A font is a set of characters in a particular typeface. Examples include Times New Roman, Arial, and Courier.

Fonts are sold by different manufacturers. Adobe® Type 1 Fonts are currently the most reliable for professional printing. They consist of Screen Fonts, used to represent type on screen; and Printer Fonts, used to represent type off a laser printer or imagesetter.

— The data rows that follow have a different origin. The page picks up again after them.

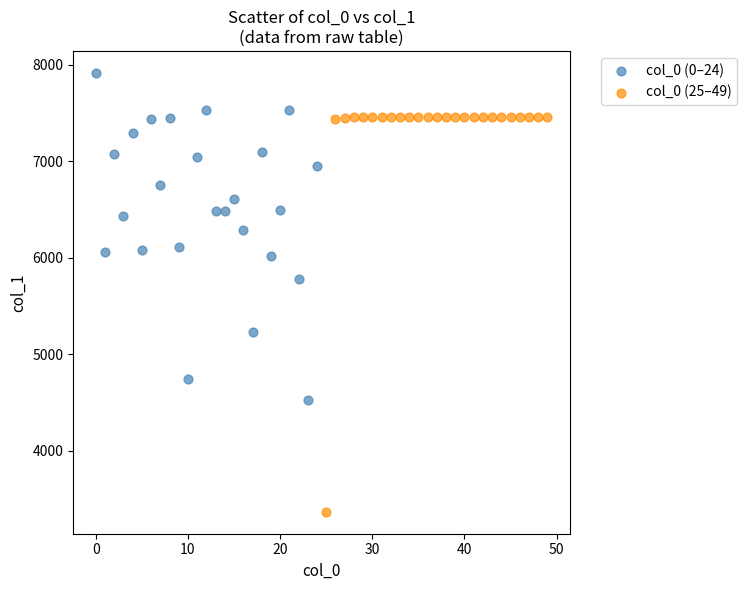

Which series has the largest Y range (max minus min)?

col_0 (25–49)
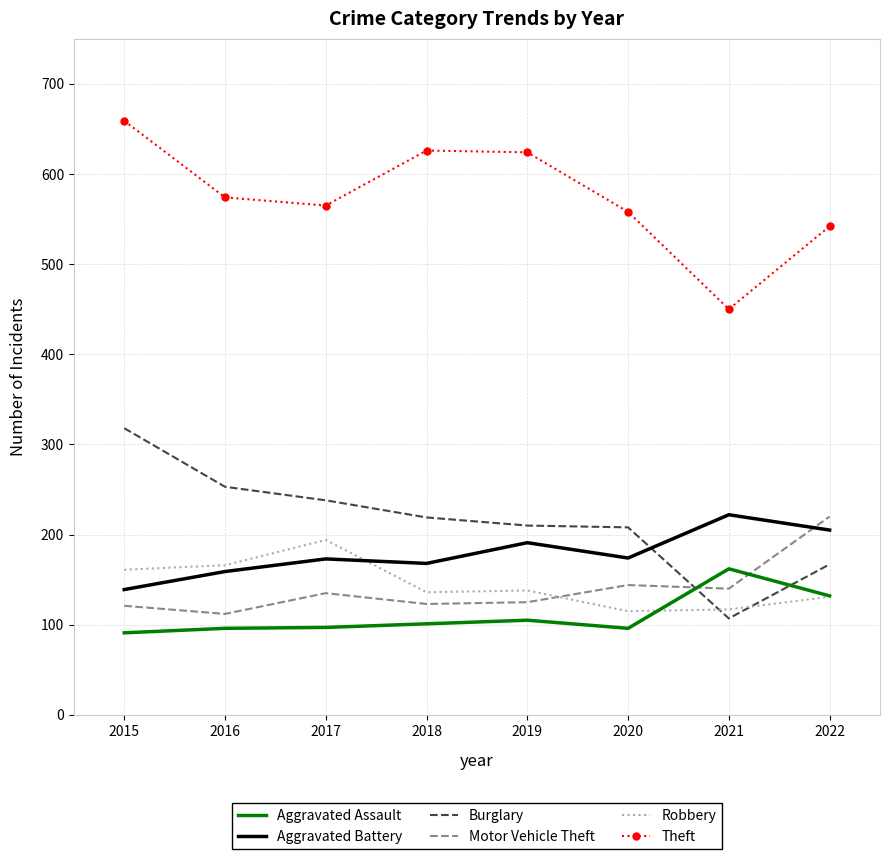

True or false: Theft and Motor Vehicle Theft intersect in this chart.

False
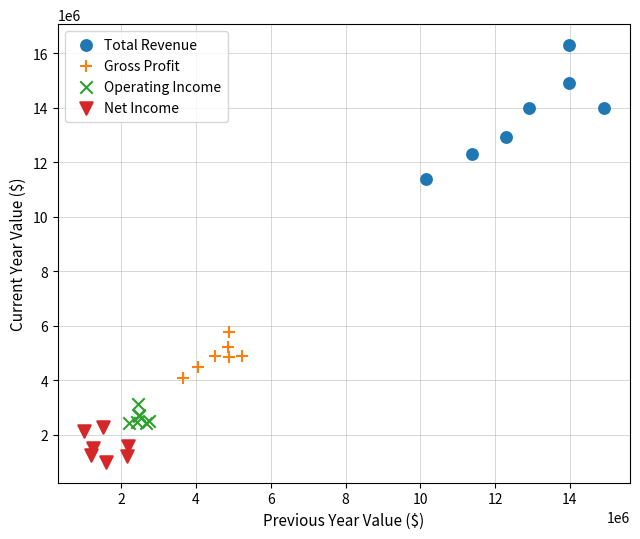

Which series has the largest Y range (max minus min)?

Total Revenue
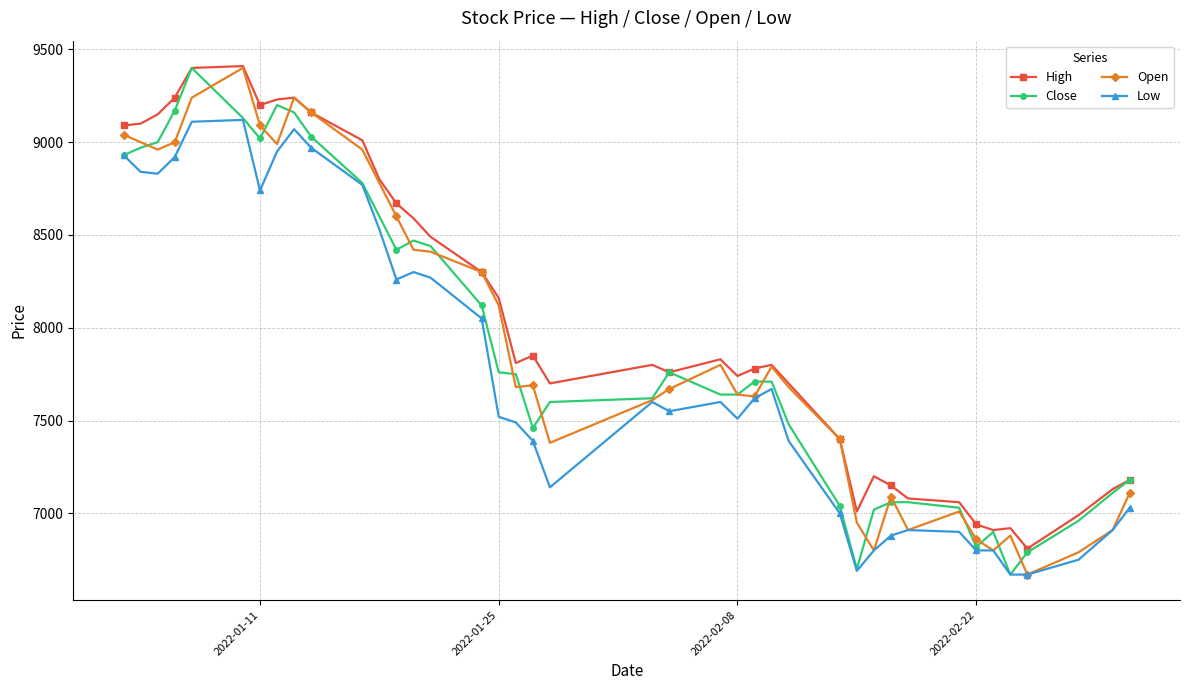

What is the value of the High point at the 19th from the left?

7850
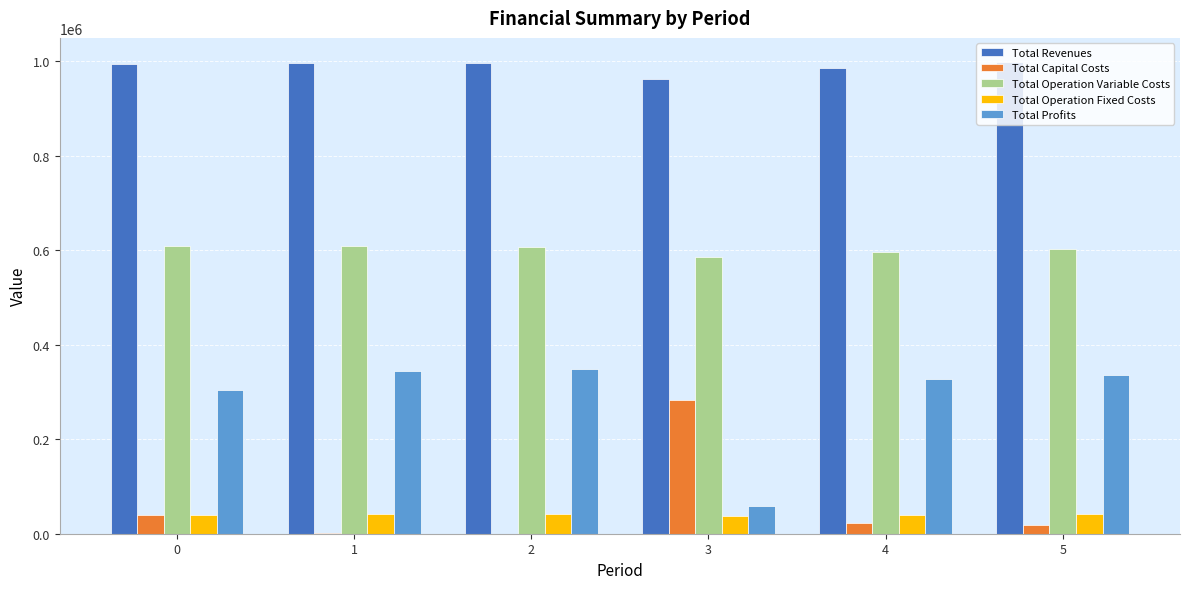

What is the greatest value displayed?

999129.2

TrueType Fonts, adopted by Microsoft, contain both screen and printer data in one file, sometimes causing unexpected problems during imaging. When used for commercial printing, their results are less reliable.

For a relatively small investment (as low as $50), you can purchase Adobe® Type 1 Fonts for use on either a Macintosh or IBM compatible PC. To achieve a far superior looking book, with reliable results, we strongly recommend that you do just that. For additional information on Adobe Type 1 Fonts, visit their website at www.adobe.com/type.

Customers using Adobe® Type 1 Fonts must send us both screen and printer fonts for each typeface that they use, including those found in graphics. Missing fonts often cause imaging problems, such as the reflow of pages.

Remember to include a separate font for every style (bold, italic, etc.) of font used. (Example: to bold a Times New Roman font, choose the “Times New Roman Bold” font, rather than the “bold” attribute from a toolbar). Stylized fonts may default to the normal font, disregarding the style attribute.